Tiktok, una piattaforma di video sharing, è l’unica applicazione che in Occidente si distingue nel mondo dei social perché di proprietà cinese. Gli Stati Uniti stanno pensando di vietarla su tutto il territorio nazionale con la motivazione che i dati personali degli utenti possono essere gestiti in modo poco trasparente. Il Segretario di Stato Antony Blinken ha però recentemente dato una spiegazione più convincente: il divieto di Tiktok è richiesto perché nell’ambiente di questo social “il contesto, la storia e i fatti sono persi mentre l’emozione e l’impatto delle immagini domina e questo rappresenta una sfida alla narrativa degli eventi”, cioè a quella prodotta dai media tradizionali.
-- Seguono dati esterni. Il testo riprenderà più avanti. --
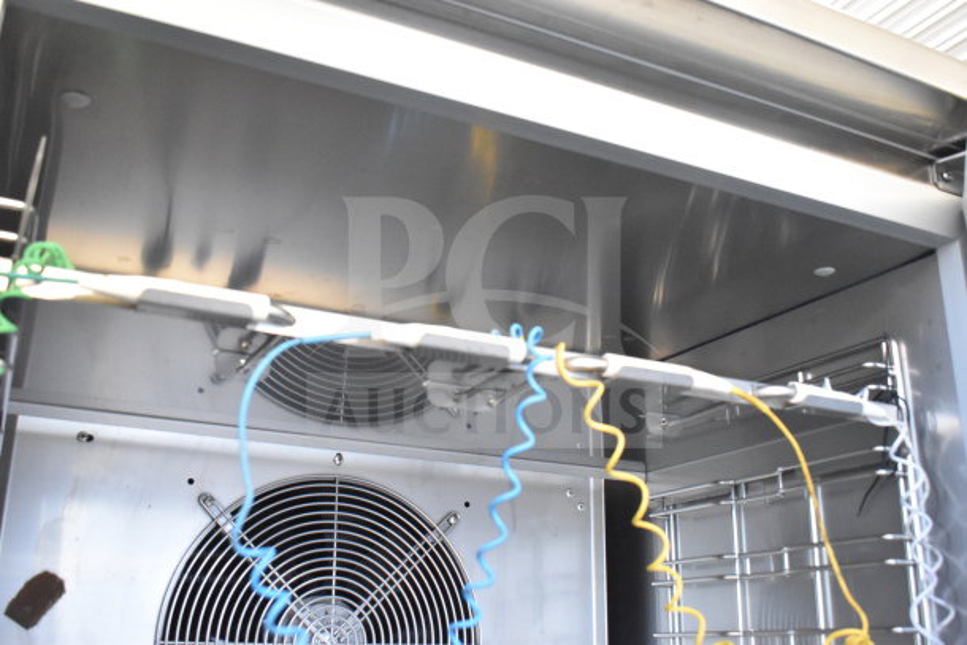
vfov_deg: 36.9
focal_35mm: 36
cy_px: 322
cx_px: 484
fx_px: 967
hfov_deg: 53.1
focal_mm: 24
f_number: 5.6
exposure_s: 1/125
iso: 6400
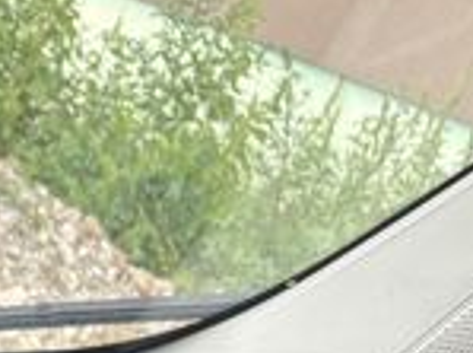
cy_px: 716
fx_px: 1908
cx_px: -724
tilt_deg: -30.5
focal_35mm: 140
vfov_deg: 9.8
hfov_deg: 11.3
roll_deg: -4.7
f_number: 1.6
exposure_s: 1/237
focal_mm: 5.96
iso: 40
Questo è il motivo per il quale Tiktok è entrato nel mirino dei legislatori statunitensi e, in seconda battuta, di quelli europei.
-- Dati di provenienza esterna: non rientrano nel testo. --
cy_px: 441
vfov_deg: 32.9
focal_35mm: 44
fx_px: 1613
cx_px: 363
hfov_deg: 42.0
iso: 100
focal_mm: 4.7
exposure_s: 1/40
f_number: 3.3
Proprio l’emozione trasmessa dalle immagini terrificanti che arrivano in tempo reale dalla Striscia di Gaza, che sono disponibili agli utenti in tutto il mondo in tempo reale, sta formando con una velocità inaspettata un movimento che esprime un disagio profondo e un coinvolgimento ampio. La lista delle università statunitensi in cui è in atto una mobilitazione contro il massacro in Palestina si allunga di giorno in giorno e comprende sia i campus più prestigiosi della Ivy League sia università più piccole e meno note. La protesta si sta diffondendo a macchia d’olio e ora comprende anche università come Cambridge, Oxford, la Sorbonne, e tante altre in tutta Europa: nel nostro Paese, Torino, Bologna, Roma, Napoli. Gli studenti universitari sono sì una minoranza, ma il compito dell’università è proprio quello di favorire il confronto delle idee, lo sviluppo dello spirito critico e la formazione di pensiero innovativo che potrà percolare nella società. Il confronto con il movimento del ’68 e la guerra del Vietnam è improprio per il fatto che oggi non c’è la coscrizione obbligatoria, ma l’orrore per i massacri di civili è lo stesso potente motore di mobilitazione.
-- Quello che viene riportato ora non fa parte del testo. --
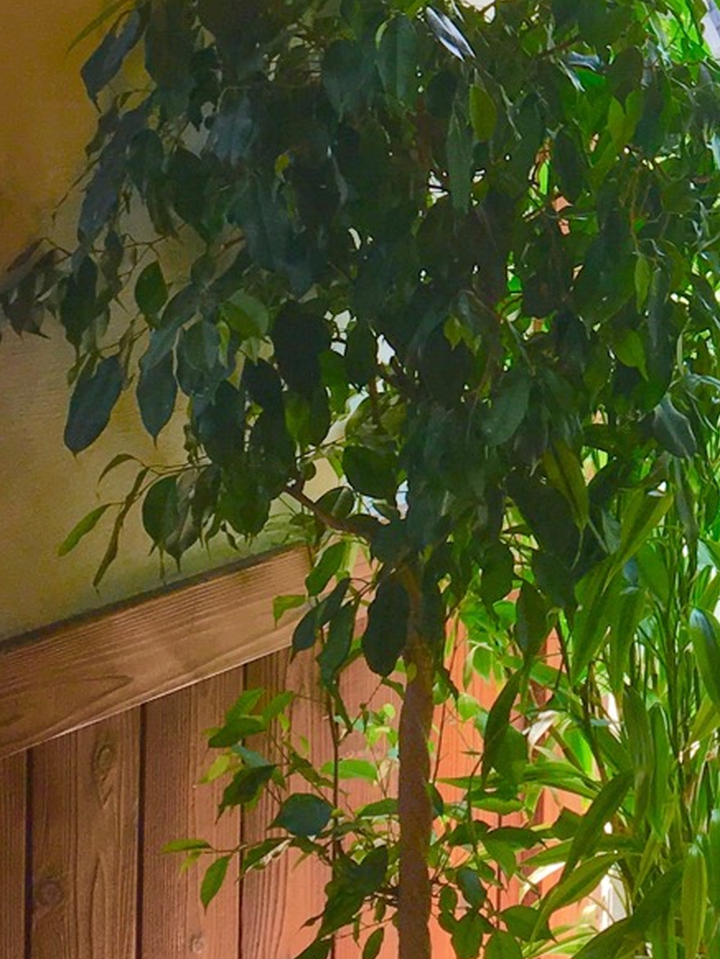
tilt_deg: -5.0
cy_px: -13
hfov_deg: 14.1
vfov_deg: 18.7
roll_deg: -2.0
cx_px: 855
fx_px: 2827
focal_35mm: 102
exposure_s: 1/120
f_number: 2.2
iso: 32
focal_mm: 4.15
La svolta repressiva nei Paesi occidentali nei confronti degli studenti e della libertà di parola è la prova evidente che il consenso politico pro-israele del Paese sta venendo meno. Forse i dirigenti del “giardino ordinato” ogni tanto lo dimenticano, ma nel resto del mondo dove vive il 90% della popolazione del pianeta, si osserva a quello che succede qui da noi, sempre in tempo reale e sempre grazie ai social media, e si resta, per usare un eufemismo, perplessi sullo stato delle democrazie liberali.